Num momento de maior empolgação durante a gravação do clipe, a luminária da sala simplesmente explodiu e quebrou em mil pedaços. Tomamos um susto gigantesco! O clima estava tão pesado que a luminária não aguentou e sucumbiu! haha
11. Como a sua trajetória até agora influenciou a criação do seu primeiro álbum solo?
Acho que quase tudo que fiz anteriormente me fez seguir um caminho oposto agora.
12. Como você vê a evolução da sua carreira desde suas primeiras bandas até este momento solo?
Acho que a situação mais curiosa é em relação a minha voz. No início, por muitos anos, eu só compunha e achava que jamais conseguiria cantar minhas músicas. Hoje estou aqui citando Curtis Mayfield, dono das vozes mais lindas da história, como influência no meu canto.
13. Quais são as colaborações que mais marcaram sua carreira até agora?
Guardo com muito carinho os trabalhos que fiz com Igor Ferreira (um dos melhores produtores e profissionais de áudio do país), da turnê que fiz com Juçara Marçal e Cadu Tenório para o disco Anganga, os discos que produzi/mixei para o Lucas Vasconcellos e claro, ter trabalhado com a Letrux na mixagem do clássico álbum Letrux em Noite de Climão (acho já pode chamar de clássico, né? haha).
14. Você já enfrentou críticas ou desafios por misturar elementos tradicionais com modernos na sua música?
As pessoas costumam chamar de experimental qualquer fagulha de imaginação inserida nas músicas.
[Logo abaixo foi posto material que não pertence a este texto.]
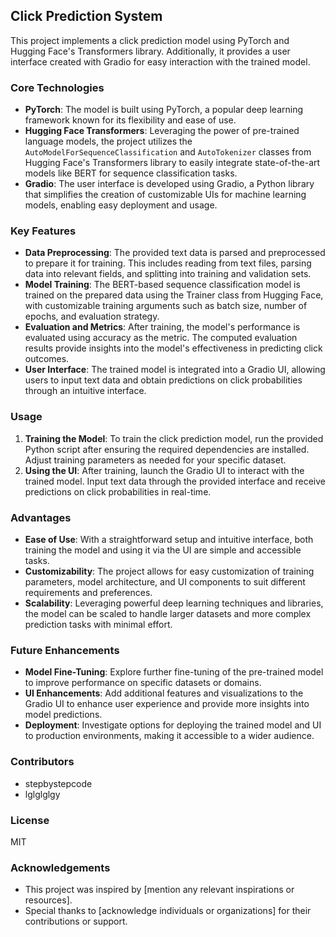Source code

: ## Click Prediction System

This project implements a click prediction model using PyTorch and Hugging Face's Transformers library. Additionally, it provides a user interface created with Gradio for easy interaction with the trained model.

### Core Technologies

- **PyTorch**: The model is built using PyTorch, a popular deep learning framework known for its flexibility and ease of use.
- **Hugging Face Transformers**: Leveraging the power of pre-trained language models, the project utilizes the `AutoModelForSequenceClassification` and `AutoTokenizer` classes from Hugging Face's Transformers library to easily integrate state-of-the-art models like BERT for sequence classification tasks.
- **Gradio**: The user interface is developed using Gradio, a Python library that simplifies the creation of customizable UIs for machine learning models, enabling easy deployment and usage.

### Key Features

- **Data Preprocessing**: The provided text data is parsed and preprocessed to prepare it for training. This includes reading from text files, parsing data into relevant fields, and splitting into training and validation sets.
- **Model Training**: The BERT-based sequence classification model is trained on the prepared data using the Trainer class from Hugging Face, with customizable training arguments such as batch size, number of epochs, and evaluation strategy.
- **Evaluation and Metrics**: After training, the model's performance is evaluated using accuracy as the metric. The computed evaluation results provide insights into the model's effectiveness in predicting click outcomes.
- **User Interface**: The trained model is integrated into a Gradio UI, allowing users to input text data and obtain predictions on click probabilities through an intuitive interface.

### Usage

1. **Training the Model**: To train the click prediction model, run the provided Python script after ensuring the required dependencies are installed. Adjust training parameters as needed for your specific dataset.
2. **Using the UI**: After training, launch the Gradio UI to interact with the trained model. Input text data through the provided interface and receive predictions on click probabilities in real-time.

### Advantages

- **Ease of Use**: With a straightforward setup and intuitive interface, both training the model and using it via the UI are simple and accessible tasks.
- **Customizability**: The project allows for easy customization of training parameters, model architecture, and UI components to suit different requirements and preferences.
- **Scalability**: Leveraging powerful deep learning techniques and libraries, the model can be scaled to handle larger datasets and more complex prediction tasks with minimal effort.

### Future Enhancements

- **Model Fine-Tuning**: Explore further fine-tuning of the pre-trained model to improve performance on specific datasets or domains.
- **UI Enhancements**: Add additional features and visualizations to the Gradio UI to enhance user experience and provide more insights into model predictions.
- **Deployment**: Investigate options for deploying the trained model and UI to production environments, making it accessible to a wider audience.

### Contributors

- stepbystepcode
- lglglglgy

### License
MIT

### Acknowledgements

- This project was inspired by [mention any relevant inspirations or resources].
- Special thanks to [acknowledge individuals or organizations] for their contributions or support.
Me divirto com isso.
15. Como você se vê daqui a cinco anos, tanto pessoalmente quanto profissionalmente?
Vivendo dignamente da minha arte, assim espero.
16. Qual é a sua comida favorita para comer depois de um show?
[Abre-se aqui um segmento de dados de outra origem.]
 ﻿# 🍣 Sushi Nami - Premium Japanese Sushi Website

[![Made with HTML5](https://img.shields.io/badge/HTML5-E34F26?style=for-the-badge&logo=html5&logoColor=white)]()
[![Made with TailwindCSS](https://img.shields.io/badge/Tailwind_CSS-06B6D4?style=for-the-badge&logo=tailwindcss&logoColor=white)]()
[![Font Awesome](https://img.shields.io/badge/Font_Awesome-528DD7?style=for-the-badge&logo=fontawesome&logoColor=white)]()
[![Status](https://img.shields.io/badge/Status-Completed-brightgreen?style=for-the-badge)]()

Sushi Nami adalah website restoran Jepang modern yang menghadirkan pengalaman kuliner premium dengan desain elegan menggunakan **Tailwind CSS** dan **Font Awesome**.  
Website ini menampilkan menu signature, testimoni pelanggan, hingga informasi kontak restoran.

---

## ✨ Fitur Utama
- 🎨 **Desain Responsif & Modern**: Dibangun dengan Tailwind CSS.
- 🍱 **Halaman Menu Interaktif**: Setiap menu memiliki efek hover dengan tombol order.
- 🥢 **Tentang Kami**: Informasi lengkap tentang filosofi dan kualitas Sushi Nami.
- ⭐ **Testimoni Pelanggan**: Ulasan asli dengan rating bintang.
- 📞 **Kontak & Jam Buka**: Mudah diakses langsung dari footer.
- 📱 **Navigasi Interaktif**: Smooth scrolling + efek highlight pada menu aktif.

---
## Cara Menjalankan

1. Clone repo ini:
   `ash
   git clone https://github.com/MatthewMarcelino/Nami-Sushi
Fico exausto depois de qualquer show, na real só penso em deitar e dormir.
17. Se você pudesse ser qualquer animal por um dia, qual seria e por quê?
Baleia Cachalote. Bicho bonito da porra.
18. Qual é a primeira coisa que você faz quando acorda de manhã?
Agarro minhas três cachorrinhas até desenvolverem um ódio mortal por mim.
19. Você acha que a indústria musical brasileira dá o devido valor à música negra?
Falar sobre música brasileira e música negra é quase um contrassenso, a música brasileira é a música negra. A ideologia dominante impõe um apagamento do negro na indústria fonográfica. Por que as cantoras baianas de axé mais famosas do país são mulheres brancas?
20. Como você enxerga a relação entre arte e política no Brasil atualmente?
Em períodos de crise a indústria da cultura absorve o que for necessário para obter lucro, nisso, enxergou um mercado consumidor ávido por representatividade de grupos minoritários. E o capitalismo fez o que sabe melhor que é transformar tudo em produto, inclusive pautas importantes e necessárias. Hoje temos um cenário de certa forma inédito onde é possível encontrar uma drag queen na lista de artistas mais lucrativos do mercado. Não podemos nos levar pela ilusão do mercado e acreditar que o cenário está mudando devido, tornando realmente mais inclusivo através da conciliação, o único caminho possível para uma real mudança política é o caminho da revolução.
21. Você já enfrentou algum tipo de preconceito ou discriminação na sua carreira musical? Como lidou com isso?
Preconceito está presente em todas as esferas da vida de qualquer pessoa negra e o tempo me ensinou a ser cada vez mais combativo e reativo, o silêncio não é a resposta.